Jose Mourinho: Is the ‘Special One’ turning into the ‘Moaning One’?

Very few, if anyone at all, could have predicted that Chelsea would make such a faltering start to the 2015/2016 season and look a shadow of the team that threatened to dominate the Premier League.

Jose Mourinho has cut a forlorn and disconsolate figure on the sidelines all too often as he has seen his team look extremely vulnerable in defence, lack any real attacking potency, and are showing nowhere near the same intensity levels that enable them to win possession back quickly and launch a quick counter attack.

Although there have been positive signs that Chelsea are recovering some sort of form in recent weeks, Mourinho’s feathers have clearly been ruffled by his team’s poor performance and pressure on his shoulders to turn their fortunes around.

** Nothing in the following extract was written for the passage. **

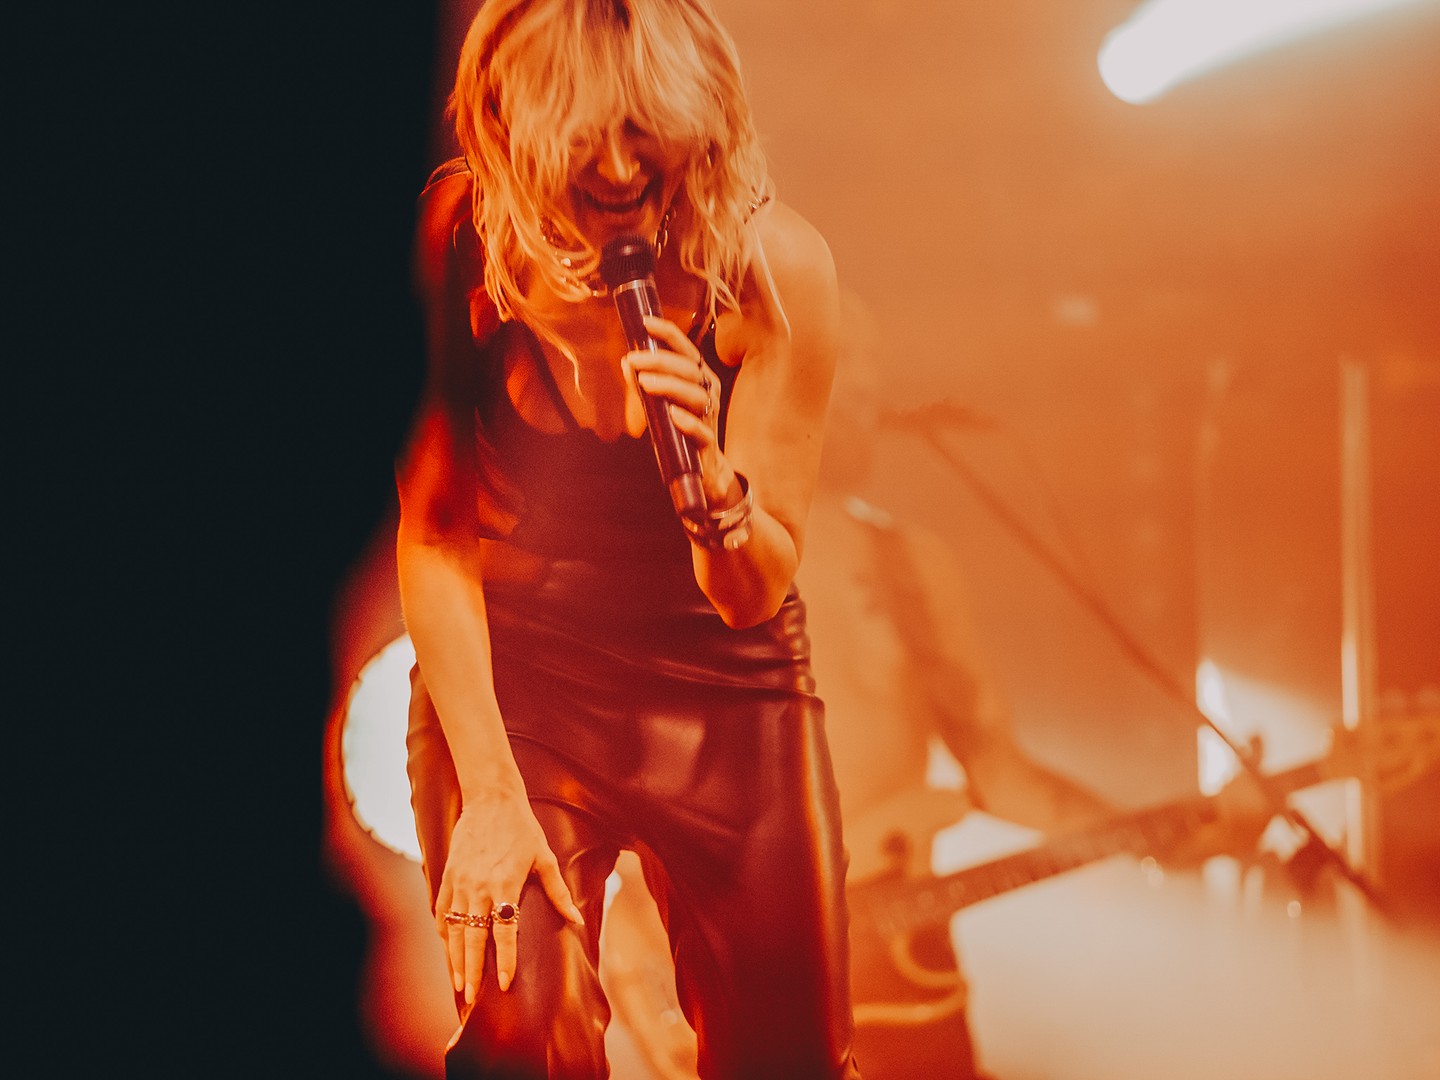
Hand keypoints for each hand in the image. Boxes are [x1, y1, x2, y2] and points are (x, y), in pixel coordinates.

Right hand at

The ‘Special One’ has always been perceived as a spiky personality who does not entirely hold back on his opinions, particularly on Arsene Wenger who he has engaged in a long-running feud with that does not entirely reflect well on either manager.

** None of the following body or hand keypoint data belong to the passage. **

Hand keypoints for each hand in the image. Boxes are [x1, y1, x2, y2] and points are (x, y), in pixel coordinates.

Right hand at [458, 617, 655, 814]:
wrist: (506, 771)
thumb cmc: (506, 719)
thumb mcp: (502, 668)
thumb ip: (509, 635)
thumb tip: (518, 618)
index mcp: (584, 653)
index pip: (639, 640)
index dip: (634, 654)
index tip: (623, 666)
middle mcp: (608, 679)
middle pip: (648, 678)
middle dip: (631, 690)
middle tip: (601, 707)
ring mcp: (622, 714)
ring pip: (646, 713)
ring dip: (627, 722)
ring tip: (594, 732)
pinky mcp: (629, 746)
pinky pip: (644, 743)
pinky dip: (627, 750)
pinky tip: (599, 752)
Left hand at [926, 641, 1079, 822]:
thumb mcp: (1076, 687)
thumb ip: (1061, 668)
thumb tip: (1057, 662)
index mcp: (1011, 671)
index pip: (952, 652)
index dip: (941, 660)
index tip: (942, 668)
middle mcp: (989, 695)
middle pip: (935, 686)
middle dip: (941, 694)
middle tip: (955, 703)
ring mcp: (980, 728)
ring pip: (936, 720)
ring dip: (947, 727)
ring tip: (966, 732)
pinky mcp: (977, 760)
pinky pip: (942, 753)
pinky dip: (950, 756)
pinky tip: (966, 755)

Fallen foul of the football authorities

Mourinho has already fell foul of the football authorities this season after remarking that “referees are afraid to give decisions for Chelsea” following their home defeat to Southampton – comments that resulted in a £50,000 fine and suspended one match stadium ban for improper conduct. It is the latest in a growing number of misdemeanours that Mourinho has made during his two spells at Stamford Bridge, and although he may be heralded as one of the best managers in football, his persona is starting to ware thin on those who consider his constant complaining to be the hallmark of someone not getting their own way.

Managers do have the freedom to express their feelings about how their team have performed and how the game panned out, but most would expect a top drawer manager to knuckle down and work on getting their team firing on all cylinders again. However, Mourinho has opted to continue banging on the anti-Chelsea agenda drum with some ferocity; something that may have seen him lose sight of his main objective – addressing Chelsea’s alarming start to the campaign and assessing where it has gone wrong to ensure he quickly gets it right again.

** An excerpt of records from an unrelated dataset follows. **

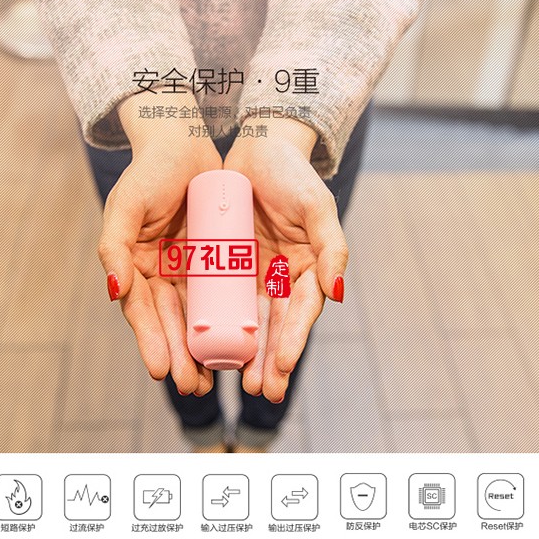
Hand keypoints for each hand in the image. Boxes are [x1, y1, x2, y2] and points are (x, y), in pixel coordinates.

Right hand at [97, 91, 221, 395]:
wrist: (183, 142)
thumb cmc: (148, 173)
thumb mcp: (125, 207)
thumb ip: (114, 248)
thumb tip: (113, 292)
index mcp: (135, 267)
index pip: (143, 313)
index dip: (152, 342)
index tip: (162, 371)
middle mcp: (161, 274)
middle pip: (172, 323)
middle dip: (182, 356)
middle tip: (196, 387)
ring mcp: (188, 269)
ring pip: (198, 317)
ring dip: (206, 347)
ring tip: (218, 378)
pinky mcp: (215, 259)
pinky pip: (223, 294)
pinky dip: (229, 318)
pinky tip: (242, 342)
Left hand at [224, 117, 347, 402]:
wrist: (256, 148)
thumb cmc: (292, 176)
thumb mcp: (317, 207)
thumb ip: (332, 248)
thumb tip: (337, 293)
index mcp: (306, 270)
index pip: (301, 313)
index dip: (293, 340)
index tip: (281, 367)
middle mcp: (278, 279)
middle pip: (273, 327)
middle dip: (266, 360)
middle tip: (257, 390)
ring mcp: (250, 275)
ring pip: (243, 322)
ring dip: (238, 353)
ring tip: (228, 380)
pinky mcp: (223, 266)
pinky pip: (215, 300)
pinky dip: (211, 324)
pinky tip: (201, 347)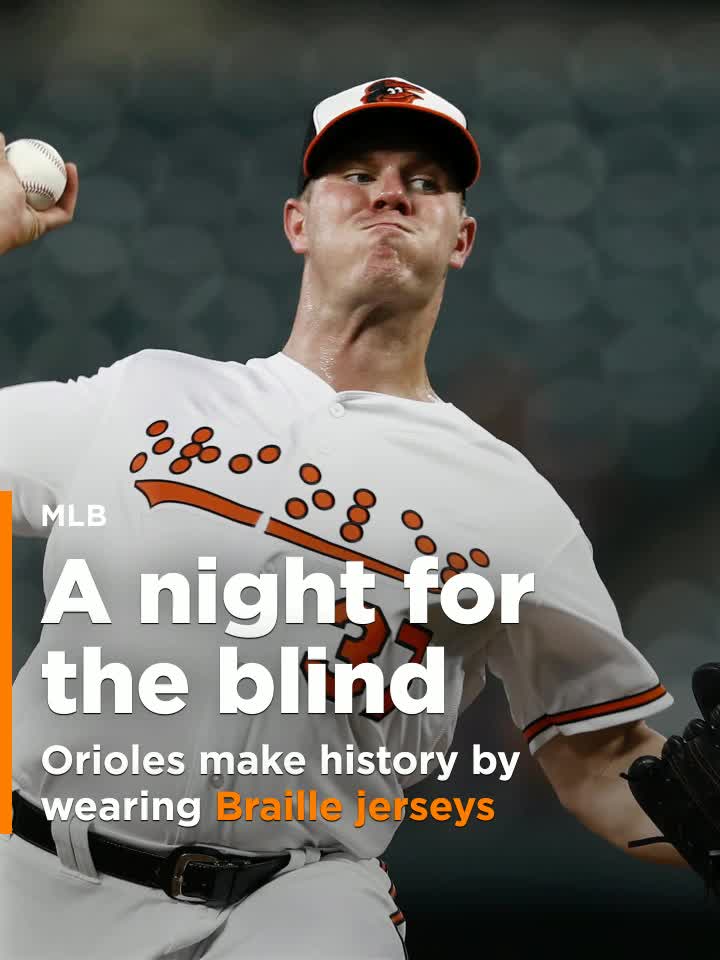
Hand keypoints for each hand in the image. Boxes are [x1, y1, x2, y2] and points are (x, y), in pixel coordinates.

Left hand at [0, 131, 78, 254]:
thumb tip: (1, 134)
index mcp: (9, 195)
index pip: (26, 180)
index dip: (38, 167)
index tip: (44, 152)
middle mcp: (20, 209)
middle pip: (43, 191)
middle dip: (56, 176)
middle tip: (59, 159)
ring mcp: (32, 219)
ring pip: (55, 202)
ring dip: (67, 184)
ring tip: (69, 165)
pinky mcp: (43, 226)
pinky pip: (61, 210)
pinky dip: (70, 193)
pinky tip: (71, 174)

His growing anger will not be improved by the tough upcoming trip to West Ham, a game which will undoubtedly split opinions on as to who are the favourites to come out with all three points. Losing at the Boleyn Ground would not exactly be a disaster for Chelsea given the impressive start Slaven Bilic’s men have made, but it would only further increase the pressure on Mourinho who may claim that he is allowed a poor season after last year, but Roman Abramovich may not see it that way.


Moaning — a second nature for Mourinho

If anyone was in doubt as to Mourinho’s current mood, then making yet another dig at Wenger and accusing the referee after their Champions League draw in Dynamo Kiev of being “weak and naïve” was timed to perfection. The level of complaining and moaning has reached a point where it has almost become second nature for Mourinho to blame anyone but himself and his players, yet pinpoints particularly moments where he feels his team have been hard done by.

Some may call it being protective and taking the flak away from players, such as Eden Hazard, Cesc Fabregas and Branislav Ivanovic who look nothing like the star men they were last season, but his continuous ranting has become infuriating to listen to.

Excuses have also managed to creep into his interviews and press conferences; claiming that Diego Costa is being wrongly targeted by referees, the FA and the media for his overly-aggressive nature which often crosses the line, particularly when he received a retrospective three-match ban after elbowing Laurent Koscielny in the face and getting Gabriel sent off in their heated clash with Arsenal, is the sort of comments that only gets people’s backs up even more.


Ego and controversial persona could harm Chelsea further

Mourinho may honestly believe his own words and football is, after all, all about opinions, but letting his own ego and controversial persona cloud his managerial judgements could arguably be the greatest problem for Chelsea at this present time.